» Testo di partenza:
Era considerato un vino da prendere poco sul serio, ma è diventato un protagonista colto dell’enologia mondiale e sta conquistando fette sempre più importanti di mercati e di pubblico. Parliamo del vino rosa, anzi dello sfaccettato universo dei vini in rosa e dei loro creatori: vignaioli appassionati ed esperti, che prestano alla vigna e alla cantina più attenzione, forse, di quanta ne abbiano per i fratelli maggiori rossi e bianchi. Nel mensile di agosto abbiamo cercato di capire come sta cambiando il mondo dei vini rosati. Qui un'anticipazione.
I vini rosati in Provenza
Per anni è stato ritenuto un vino da donne, frivolo e semplice, dall’anima mediterranea, da bere come aperitivo, capace di avere un qualche senso esclusivamente nelle serate estive. Ma la realtà è un'altra e pian pianino sta emergendo. Il mondo dei vini rosati è complesso e variegato, fatto di mille sfaccettature di colori, di tecnicismi e precisione, acidità e corpo. Insomma, un vino a tutti gli effetti come i suoi fratelli bianchi e rossi.
“Da tanto tempo sto indagando sui vini rosa e più mi inoltro in questo mondo più mi rendo conto della dicotomia tra territorio, immagine e moda che è un elemento, quest’ultimo, sempre più forte– racconta Filippo Bartolotta, giornalista e grande conoscitore dei mercati internazionali – I rosati appaiono quasi come una categoria fuori casta, eppure in Provenza non è così. È qui che dal 2006 si cambiano le regole del gioco con l’uscita di vini come il Garrus di Chateau d’Esclans, icona dei vini rosati, che insieme ad altri grandi provenzali ha tracciato la strada per vini dal colore rosa tenue che influenzano oggi i mercati e le tecniche di produzione”.
Il boom in Provenza
È provenzale, forse non a caso, il rosato più caro al mondo, battuto all’asta lo scorso maggio per 2.600 euro: il Muse Miraval, versione magnum, prodotto nello Chateau omonimo di proprietà di Brad Pitt e Angelina Jolie.

» Materiale di lavoro:

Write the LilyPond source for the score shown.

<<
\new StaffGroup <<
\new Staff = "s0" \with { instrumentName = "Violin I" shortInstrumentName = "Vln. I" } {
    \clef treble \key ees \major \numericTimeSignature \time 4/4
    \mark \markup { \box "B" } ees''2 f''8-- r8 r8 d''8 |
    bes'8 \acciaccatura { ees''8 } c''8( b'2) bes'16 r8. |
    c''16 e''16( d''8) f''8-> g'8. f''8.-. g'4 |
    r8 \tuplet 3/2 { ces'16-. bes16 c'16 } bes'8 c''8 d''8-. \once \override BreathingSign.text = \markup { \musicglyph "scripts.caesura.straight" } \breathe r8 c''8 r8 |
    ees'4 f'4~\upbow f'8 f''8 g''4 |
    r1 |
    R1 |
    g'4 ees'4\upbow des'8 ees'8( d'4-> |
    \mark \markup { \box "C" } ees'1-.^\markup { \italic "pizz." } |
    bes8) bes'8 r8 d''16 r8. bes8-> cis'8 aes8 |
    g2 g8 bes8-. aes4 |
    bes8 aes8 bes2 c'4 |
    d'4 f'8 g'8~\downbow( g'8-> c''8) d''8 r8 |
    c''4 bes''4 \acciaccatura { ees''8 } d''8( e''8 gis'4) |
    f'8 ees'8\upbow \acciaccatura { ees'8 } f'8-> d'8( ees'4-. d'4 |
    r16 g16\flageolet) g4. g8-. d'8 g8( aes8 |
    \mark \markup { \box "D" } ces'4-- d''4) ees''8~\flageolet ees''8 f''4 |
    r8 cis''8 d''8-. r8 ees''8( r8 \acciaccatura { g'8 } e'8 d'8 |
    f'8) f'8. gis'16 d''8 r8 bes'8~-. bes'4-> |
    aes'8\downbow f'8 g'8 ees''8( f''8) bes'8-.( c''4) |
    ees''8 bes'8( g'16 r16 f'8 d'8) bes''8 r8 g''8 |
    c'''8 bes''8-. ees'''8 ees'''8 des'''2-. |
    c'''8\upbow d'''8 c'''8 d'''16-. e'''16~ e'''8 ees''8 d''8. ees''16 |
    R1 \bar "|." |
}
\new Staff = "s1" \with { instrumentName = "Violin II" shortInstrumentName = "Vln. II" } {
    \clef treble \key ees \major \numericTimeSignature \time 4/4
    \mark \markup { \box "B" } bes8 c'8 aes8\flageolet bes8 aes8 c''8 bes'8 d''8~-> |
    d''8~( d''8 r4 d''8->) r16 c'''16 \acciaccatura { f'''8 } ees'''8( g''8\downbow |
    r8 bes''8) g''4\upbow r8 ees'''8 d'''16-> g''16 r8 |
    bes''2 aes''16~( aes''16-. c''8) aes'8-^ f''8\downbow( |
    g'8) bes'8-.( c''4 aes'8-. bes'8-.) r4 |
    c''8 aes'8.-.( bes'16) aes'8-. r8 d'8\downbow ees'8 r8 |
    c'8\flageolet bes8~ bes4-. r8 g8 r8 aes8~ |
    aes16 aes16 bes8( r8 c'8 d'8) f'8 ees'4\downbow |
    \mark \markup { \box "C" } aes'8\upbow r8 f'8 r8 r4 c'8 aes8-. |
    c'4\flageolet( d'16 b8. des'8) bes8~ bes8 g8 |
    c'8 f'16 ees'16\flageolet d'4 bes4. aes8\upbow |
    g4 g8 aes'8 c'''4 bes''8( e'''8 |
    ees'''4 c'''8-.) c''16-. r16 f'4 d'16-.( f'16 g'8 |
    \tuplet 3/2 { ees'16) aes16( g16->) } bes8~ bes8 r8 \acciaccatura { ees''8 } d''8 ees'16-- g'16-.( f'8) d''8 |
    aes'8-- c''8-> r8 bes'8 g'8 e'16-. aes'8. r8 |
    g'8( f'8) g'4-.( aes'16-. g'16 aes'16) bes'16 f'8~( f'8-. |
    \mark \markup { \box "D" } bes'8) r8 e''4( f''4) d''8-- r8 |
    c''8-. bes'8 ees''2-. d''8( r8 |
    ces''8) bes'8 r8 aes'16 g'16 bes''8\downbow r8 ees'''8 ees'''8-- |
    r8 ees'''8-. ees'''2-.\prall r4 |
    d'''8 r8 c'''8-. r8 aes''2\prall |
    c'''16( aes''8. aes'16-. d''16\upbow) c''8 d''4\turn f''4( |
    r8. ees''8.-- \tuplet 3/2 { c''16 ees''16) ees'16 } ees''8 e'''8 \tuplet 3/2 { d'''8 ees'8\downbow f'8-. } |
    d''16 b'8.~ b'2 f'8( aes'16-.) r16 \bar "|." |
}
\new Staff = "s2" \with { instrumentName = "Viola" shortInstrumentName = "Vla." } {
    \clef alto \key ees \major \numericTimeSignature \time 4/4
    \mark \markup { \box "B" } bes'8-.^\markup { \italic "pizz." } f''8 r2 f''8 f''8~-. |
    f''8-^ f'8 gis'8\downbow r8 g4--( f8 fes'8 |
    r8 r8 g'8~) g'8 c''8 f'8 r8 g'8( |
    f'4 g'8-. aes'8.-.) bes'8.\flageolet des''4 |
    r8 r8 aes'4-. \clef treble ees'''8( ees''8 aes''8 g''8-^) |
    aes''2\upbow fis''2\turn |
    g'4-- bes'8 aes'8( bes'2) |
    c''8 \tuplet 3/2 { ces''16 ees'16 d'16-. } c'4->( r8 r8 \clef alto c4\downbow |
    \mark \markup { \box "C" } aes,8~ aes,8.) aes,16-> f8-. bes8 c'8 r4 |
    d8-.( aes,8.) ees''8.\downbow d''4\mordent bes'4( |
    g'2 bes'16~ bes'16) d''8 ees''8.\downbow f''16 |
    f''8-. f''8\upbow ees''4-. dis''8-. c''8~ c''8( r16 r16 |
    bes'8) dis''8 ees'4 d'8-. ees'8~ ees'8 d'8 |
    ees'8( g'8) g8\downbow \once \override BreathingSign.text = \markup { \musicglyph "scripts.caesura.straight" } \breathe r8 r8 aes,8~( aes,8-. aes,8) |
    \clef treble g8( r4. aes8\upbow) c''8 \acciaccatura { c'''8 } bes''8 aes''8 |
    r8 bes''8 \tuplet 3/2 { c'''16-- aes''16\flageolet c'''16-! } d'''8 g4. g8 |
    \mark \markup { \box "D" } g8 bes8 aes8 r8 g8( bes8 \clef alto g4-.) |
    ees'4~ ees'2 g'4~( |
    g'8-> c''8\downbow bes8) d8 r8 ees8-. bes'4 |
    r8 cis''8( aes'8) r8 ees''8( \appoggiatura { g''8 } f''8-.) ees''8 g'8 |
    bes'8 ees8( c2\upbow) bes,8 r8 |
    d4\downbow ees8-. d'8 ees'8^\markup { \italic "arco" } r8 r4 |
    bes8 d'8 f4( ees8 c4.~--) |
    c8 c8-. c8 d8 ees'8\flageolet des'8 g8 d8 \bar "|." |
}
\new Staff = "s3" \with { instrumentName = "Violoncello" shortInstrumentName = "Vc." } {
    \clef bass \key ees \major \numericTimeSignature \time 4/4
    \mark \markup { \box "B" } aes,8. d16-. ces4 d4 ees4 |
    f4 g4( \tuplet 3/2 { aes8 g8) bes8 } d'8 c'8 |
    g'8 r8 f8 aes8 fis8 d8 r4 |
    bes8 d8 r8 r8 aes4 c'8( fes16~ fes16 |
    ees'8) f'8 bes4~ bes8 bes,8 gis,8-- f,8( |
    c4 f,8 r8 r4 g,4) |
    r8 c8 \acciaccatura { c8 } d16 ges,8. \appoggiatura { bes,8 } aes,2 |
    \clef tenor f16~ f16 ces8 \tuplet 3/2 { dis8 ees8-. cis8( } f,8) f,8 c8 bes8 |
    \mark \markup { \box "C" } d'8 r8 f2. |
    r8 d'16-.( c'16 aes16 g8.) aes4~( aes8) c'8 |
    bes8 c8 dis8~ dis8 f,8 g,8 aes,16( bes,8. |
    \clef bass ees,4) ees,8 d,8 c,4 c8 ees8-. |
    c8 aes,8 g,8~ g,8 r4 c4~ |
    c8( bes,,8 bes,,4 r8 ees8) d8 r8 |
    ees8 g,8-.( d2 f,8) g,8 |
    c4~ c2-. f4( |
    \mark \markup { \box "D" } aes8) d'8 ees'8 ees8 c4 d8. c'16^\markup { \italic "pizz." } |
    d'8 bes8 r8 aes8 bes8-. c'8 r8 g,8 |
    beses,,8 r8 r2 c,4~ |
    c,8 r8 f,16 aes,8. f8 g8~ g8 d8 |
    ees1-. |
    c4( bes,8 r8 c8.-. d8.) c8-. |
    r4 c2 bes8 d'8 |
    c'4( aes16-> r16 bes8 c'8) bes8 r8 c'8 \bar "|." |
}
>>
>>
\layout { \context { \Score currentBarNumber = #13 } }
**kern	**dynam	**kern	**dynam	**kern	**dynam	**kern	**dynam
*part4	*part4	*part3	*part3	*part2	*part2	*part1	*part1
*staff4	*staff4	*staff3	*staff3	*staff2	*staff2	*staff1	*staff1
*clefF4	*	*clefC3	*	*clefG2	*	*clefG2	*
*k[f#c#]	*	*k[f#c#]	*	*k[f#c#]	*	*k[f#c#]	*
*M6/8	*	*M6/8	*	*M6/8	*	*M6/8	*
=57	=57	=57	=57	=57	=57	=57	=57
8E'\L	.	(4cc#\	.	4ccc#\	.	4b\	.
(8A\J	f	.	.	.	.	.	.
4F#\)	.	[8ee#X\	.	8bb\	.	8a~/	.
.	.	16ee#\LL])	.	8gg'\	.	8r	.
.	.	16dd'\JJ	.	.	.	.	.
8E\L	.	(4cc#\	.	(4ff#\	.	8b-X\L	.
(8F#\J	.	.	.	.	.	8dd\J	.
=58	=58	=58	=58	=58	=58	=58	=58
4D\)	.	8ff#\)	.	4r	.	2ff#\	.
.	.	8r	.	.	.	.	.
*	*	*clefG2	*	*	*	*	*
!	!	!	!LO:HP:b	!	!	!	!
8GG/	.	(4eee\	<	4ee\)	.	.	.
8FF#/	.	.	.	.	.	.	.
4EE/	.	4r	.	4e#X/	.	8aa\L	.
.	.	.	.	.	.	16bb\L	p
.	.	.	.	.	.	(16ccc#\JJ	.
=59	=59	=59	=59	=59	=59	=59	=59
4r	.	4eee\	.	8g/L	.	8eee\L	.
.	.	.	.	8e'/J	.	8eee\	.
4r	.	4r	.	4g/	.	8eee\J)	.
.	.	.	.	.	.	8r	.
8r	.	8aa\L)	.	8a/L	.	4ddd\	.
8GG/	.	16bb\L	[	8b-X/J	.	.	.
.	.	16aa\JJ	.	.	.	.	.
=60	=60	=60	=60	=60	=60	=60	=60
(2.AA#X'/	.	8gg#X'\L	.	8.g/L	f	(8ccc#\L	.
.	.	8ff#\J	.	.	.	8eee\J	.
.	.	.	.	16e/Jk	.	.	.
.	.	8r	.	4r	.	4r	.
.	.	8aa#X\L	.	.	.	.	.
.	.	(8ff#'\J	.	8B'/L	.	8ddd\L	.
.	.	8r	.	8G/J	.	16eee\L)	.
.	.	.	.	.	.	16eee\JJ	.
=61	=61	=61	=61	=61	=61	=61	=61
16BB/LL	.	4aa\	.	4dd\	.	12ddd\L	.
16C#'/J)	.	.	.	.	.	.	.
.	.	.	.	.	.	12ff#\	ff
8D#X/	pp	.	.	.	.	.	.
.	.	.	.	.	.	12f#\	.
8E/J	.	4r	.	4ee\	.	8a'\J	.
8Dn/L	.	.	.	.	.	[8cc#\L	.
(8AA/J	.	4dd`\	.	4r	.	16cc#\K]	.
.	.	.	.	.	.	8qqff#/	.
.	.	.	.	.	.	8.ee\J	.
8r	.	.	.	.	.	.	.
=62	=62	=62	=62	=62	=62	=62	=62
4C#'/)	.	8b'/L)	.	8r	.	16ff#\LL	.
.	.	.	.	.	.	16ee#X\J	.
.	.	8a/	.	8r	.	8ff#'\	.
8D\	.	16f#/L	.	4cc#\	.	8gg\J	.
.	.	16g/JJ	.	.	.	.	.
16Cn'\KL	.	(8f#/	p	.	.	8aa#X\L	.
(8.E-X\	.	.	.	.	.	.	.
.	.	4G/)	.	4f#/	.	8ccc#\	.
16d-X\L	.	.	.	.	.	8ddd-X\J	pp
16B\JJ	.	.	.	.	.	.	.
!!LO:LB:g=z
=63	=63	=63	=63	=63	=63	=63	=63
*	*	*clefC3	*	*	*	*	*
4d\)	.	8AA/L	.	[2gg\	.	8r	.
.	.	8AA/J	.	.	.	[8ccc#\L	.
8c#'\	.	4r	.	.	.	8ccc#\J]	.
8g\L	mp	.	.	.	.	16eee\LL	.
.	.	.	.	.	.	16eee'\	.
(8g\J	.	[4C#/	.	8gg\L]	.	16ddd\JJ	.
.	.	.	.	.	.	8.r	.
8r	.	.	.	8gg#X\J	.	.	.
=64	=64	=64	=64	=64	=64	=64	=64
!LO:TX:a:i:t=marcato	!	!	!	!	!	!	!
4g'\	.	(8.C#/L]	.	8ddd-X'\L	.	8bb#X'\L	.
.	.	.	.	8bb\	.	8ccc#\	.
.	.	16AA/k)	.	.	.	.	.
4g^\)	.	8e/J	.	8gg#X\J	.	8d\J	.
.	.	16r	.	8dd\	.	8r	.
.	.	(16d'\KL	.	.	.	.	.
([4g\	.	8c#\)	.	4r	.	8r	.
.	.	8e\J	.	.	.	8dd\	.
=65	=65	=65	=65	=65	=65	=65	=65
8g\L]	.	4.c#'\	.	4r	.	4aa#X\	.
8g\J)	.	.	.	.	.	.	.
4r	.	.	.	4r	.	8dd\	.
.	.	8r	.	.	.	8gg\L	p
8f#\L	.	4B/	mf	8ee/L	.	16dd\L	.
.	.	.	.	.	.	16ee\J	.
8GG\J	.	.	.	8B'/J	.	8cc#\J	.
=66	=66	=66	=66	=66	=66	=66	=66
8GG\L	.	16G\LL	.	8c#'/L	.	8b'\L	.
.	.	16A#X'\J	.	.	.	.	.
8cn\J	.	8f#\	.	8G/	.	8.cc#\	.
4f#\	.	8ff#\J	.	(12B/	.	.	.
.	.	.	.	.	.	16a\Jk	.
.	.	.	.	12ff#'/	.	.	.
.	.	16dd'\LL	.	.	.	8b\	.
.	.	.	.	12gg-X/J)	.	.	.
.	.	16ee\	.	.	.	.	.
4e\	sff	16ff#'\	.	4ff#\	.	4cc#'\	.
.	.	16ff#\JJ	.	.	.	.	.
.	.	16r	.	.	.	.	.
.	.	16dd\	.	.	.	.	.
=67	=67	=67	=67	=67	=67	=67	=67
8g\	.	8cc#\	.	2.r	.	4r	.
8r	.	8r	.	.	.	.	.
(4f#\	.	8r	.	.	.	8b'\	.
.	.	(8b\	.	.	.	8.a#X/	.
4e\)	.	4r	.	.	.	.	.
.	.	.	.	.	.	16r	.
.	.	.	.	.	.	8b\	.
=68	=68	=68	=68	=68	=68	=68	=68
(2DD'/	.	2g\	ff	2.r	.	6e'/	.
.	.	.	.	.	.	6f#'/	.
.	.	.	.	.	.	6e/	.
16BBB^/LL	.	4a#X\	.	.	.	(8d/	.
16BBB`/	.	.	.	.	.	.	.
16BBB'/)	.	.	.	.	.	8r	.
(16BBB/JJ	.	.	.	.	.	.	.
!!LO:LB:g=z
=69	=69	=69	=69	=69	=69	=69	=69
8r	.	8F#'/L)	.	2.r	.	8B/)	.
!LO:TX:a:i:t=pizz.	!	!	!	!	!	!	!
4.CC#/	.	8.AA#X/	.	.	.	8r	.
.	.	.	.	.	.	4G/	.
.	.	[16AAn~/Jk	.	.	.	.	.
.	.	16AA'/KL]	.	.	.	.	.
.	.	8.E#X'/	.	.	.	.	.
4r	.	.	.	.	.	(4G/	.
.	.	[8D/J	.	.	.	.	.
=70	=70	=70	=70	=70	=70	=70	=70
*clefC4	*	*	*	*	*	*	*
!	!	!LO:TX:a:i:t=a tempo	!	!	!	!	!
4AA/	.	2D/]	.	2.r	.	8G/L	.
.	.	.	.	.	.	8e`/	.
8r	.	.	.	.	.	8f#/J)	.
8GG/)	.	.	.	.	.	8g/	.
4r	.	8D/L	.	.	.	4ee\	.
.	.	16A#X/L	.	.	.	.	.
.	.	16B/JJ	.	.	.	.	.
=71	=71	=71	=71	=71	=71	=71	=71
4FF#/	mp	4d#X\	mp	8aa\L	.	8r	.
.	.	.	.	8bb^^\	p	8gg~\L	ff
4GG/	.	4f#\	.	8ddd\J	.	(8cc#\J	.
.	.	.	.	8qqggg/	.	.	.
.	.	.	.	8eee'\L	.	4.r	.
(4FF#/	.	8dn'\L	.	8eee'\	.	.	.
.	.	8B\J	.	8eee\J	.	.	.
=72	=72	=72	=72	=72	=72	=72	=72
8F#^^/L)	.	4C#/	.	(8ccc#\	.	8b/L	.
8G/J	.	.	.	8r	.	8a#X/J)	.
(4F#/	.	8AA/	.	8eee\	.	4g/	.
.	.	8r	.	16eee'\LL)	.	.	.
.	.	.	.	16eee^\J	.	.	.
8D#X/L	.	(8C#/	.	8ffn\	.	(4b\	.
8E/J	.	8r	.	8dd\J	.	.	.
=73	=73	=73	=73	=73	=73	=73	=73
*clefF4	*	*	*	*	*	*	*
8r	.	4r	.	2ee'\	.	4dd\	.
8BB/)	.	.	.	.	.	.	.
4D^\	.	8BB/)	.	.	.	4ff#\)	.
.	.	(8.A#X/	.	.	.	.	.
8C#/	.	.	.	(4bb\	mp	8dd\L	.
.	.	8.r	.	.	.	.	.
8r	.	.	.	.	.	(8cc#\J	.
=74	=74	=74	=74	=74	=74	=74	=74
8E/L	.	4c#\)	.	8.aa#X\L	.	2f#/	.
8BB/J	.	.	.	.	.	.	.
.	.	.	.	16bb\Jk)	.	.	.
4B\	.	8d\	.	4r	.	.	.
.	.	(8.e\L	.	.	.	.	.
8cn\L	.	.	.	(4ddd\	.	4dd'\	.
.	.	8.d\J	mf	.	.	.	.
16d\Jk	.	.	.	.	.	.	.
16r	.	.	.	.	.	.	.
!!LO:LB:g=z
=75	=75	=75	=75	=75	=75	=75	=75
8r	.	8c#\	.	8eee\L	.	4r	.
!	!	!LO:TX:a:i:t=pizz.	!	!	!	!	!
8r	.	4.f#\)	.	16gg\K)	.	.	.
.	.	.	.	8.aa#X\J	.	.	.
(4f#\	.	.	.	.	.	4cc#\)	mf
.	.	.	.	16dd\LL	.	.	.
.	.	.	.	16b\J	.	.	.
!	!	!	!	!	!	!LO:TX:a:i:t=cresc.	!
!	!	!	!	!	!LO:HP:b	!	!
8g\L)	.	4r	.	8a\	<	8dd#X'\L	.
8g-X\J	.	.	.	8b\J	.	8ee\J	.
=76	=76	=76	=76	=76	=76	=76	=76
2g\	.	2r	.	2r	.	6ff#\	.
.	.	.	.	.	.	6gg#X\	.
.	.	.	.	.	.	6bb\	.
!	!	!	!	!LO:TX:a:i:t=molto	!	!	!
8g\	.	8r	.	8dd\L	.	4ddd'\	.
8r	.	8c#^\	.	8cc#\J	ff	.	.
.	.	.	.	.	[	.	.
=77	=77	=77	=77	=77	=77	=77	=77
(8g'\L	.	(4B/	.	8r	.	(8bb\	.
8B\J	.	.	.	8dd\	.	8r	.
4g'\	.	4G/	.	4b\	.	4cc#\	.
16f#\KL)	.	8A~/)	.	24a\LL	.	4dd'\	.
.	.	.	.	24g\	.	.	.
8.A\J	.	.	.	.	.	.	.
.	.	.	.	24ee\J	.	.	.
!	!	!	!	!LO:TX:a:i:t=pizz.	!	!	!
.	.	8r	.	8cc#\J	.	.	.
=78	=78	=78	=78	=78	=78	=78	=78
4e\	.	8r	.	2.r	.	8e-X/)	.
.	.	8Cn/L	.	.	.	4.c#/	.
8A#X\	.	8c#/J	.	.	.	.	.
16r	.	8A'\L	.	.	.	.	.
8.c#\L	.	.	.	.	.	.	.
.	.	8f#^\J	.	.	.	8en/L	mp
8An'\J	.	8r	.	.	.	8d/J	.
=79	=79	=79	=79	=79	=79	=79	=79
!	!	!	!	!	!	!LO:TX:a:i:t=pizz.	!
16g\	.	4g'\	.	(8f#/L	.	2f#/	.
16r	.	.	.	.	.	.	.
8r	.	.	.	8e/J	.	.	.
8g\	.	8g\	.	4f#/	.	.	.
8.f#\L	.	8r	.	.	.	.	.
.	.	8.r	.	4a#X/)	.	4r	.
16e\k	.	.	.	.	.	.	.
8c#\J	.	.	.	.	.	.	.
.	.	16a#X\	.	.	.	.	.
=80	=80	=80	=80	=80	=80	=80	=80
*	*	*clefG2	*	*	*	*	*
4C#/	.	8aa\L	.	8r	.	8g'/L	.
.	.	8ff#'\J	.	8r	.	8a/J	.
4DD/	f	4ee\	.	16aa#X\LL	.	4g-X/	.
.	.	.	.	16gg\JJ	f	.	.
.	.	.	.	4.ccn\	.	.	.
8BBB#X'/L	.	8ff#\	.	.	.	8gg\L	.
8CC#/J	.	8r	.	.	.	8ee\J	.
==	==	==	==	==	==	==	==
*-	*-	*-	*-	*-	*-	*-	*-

» Completa quanto segue:
**A)** Rispondi a queste domande sull'articolo sui vini rosati:
(i) Da quale anno, secondo Filippo Bartolotta, in Provenza si cambiano le regole del gioco?
(ii) A quale cifra è stato battuto all'asta il Muse Miraval?
(iii) In quale numero del mensile si è cercato di capire come sta cambiando il mondo dei vini rosati?
**B)** Individua e copia ogni riga dei record in cui compare la stringa "time".
L'articolo sui vini rosati e i record provengono da fonti diverse.

» Risultati dell'esercizio:
**A)**
(i) Dal 2006.
(ii) A 2.600 euro.
(iii) Nel numero di agosto.

**B)**
    \clef treble \key ees \major \numericTimeSignature \time 4/4
    \clef treble \key ees \major \numericTimeSignature \time 4/4
    \clef alto \key ees \major \numericTimeSignature \time 4/4
    \clef bass \key ees \major \numericTimeSignature \time 4/4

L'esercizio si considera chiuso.